Influence

Influence

Monarchs, nobles and celebrities have influenced fashion trends for millennia and this continues today.

Often the garments that people of power and influence wore became iconic. Such figures often become representative of the history of fashion, as their garments and accessories were well documented and frequently kept safe for the future.

Influence Embroidery 1 Salisbury Museum Fashion

Object in focus: Millicent Fawcett’s embroidered cape

In 1934, Charlotte Fawcett donated this embroidered wool cape to the museum. We believe it belonged to her aunt, Dame Millicent Garrett Fawcett. The iconic colours of the British women’s suffrage movement are purple, white and green, reflected in the vibrant purple of this cape. 

Millicent was a suffrage campaigner, becoming the leader of the NUWSS, National Union of Women’s Suffrage Societies, and frequently lecturing on behalf of the women’s movement. She advocated for women’s right to vote, helping to petition parliament on the issue. Millicent became a successful author and essayist, writing Political Economy for Beginners (1870) and contributing to Essays and Lectures on Social and Political Subject (1872).

Close up, Millicent Fawcett’s cape, 1868, ©The Salisbury Museum collection

Close up, Millicent Fawcett’s cape, 1868, ©The Salisbury Museum collection

She also travelled to South Africa in 1901 to investigate the conditions of the concentration camps following the South African War, campaigned to raise the age of consent and marriage to help protect children, and advocated against sexual double standards in law. 
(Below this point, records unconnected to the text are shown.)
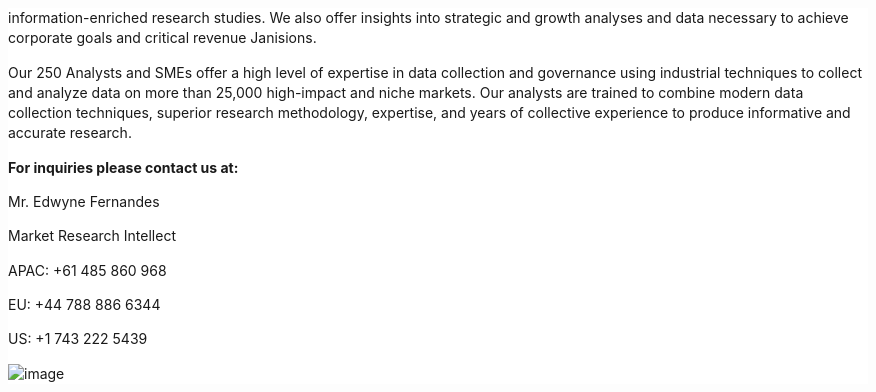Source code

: information-enriched research studies.&nbsp;</span>We also offer insights into strategic and growth analyses and data necessary to achieve corporate goals and critical revenue Janisions.</p><p><span class="">Our 250 Analysts and SMEs offer a high level of expertise in data collection and governance using industrial techniques to collect and analyze data on more than 25,000 high-impact and niche markets. Our analysts are trained to combine modern data collection techniques, superior research methodology, expertise, and years of collective experience to produce informative and accurate research.</span></p><p><strong>For inquiries please contact us at:</strong></p><p>Mr. Edwyne Fernandes</p><p>Market Research Intellect</p><p>APAC: +61 485 860 968</p><p>EU: +44 788 886 6344</p><p>US: +1 743 222 5439</p>
![image](https://github.com/user-attachments/assets/e9834d18-db82-4a71-97c7-051cdad84987)
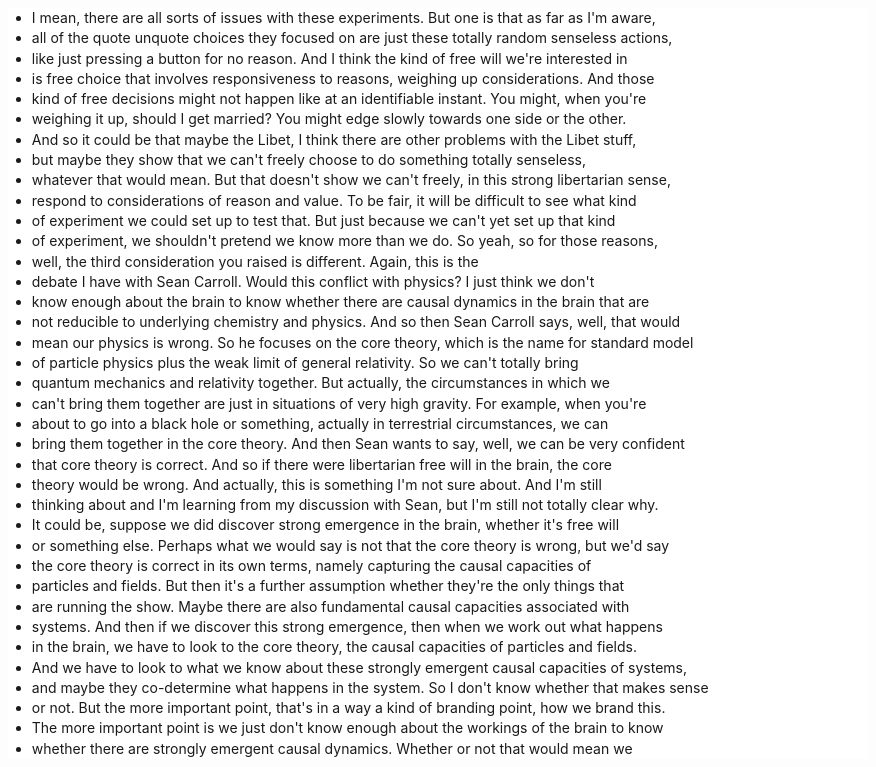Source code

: *  I mean, there are all sorts of issues with these experiments. But one is that as far as I'm aware,
*  all of the quote unquote choices they focused on are just these totally random senseless actions,
*  like just pressing a button for no reason. And I think the kind of free will we're interested in
*  is free choice that involves responsiveness to reasons, weighing up considerations. And those
*  kind of free decisions might not happen like at an identifiable instant. You might, when you're
*  weighing it up, should I get married? You might edge slowly towards one side or the other.
*  And so it could be that maybe the Libet, I think there are other problems with the Libet stuff,
*  but maybe they show that we can't freely choose to do something totally senseless,
*  whatever that would mean. But that doesn't show we can't freely, in this strong libertarian sense,
*  respond to considerations of reason and value. To be fair, it will be difficult to see what kind
*  of experiment we could set up to test that. But just because we can't yet set up that kind
*  of experiment, we shouldn't pretend we know more than we do. So yeah, so for those reasons,
*  well, the third consideration you raised is different. Again, this is the
*  debate I have with Sean Carroll. Would this conflict with physics? I just think we don't
*  know enough about the brain to know whether there are causal dynamics in the brain that are
*  not reducible to underlying chemistry and physics. And so then Sean Carroll says, well, that would
*  mean our physics is wrong. So he focuses on the core theory, which is the name for standard model
*  of particle physics plus the weak limit of general relativity. So we can't totally bring
*  quantum mechanics and relativity together. But actually, the circumstances in which we
*  can't bring them together are just in situations of very high gravity. For example, when you're
*  about to go into a black hole or something, actually in terrestrial circumstances, we can
*  bring them together in the core theory. And then Sean wants to say, well, we can be very confident
*  that core theory is correct. And so if there were libertarian free will in the brain, the core
*  theory would be wrong. And actually, this is something I'm not sure about. And I'm still
*  thinking about and I'm learning from my discussion with Sean, but I'm still not totally clear why.
*  It could be, suppose we did discover strong emergence in the brain, whether it's free will
*  or something else. Perhaps what we would say is not that the core theory is wrong, but we'd say
*  the core theory is correct in its own terms, namely capturing the causal capacities of
*  particles and fields. But then it's a further assumption whether they're the only things that
*  are running the show. Maybe there are also fundamental causal capacities associated with
*  systems. And then if we discover this strong emergence, then when we work out what happens
*  in the brain, we have to look to the core theory, the causal capacities of particles and fields.
*  And we have to look to what we know about these strongly emergent causal capacities of systems,
*  and maybe they co-determine what happens in the system. So I don't know whether that makes sense
*  or not. But the more important point, that's in a way a kind of branding point, how we brand this.
*  The more important point is we just don't know enough about the workings of the brain to know
*  whether there are strongly emergent causal dynamics. Whether or not that would mean we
Her husband, Henry Fawcett was a local man, born in Salisbury in 1833. He was also a prominent activist for equal rights, and while campaigning met Elizabeth Garrett, Millicent’s older sister, who became the first British female doctor. After Elizabeth rejected his proposal of marriage to concentrate on her studies, he married Millicent in 1867. 

Millicent and Henry often visited Henry’s parents, who lived just around the corner from the museum in the Cathedral Close. She is also mentioned on a statue of Henry, which now stands in the market square. When Henry died in 1884, Millicent continued to campaign for equality. 

Millicent died in 1929, living to see the bill allowing women over 21 to vote, which was passed the previous year.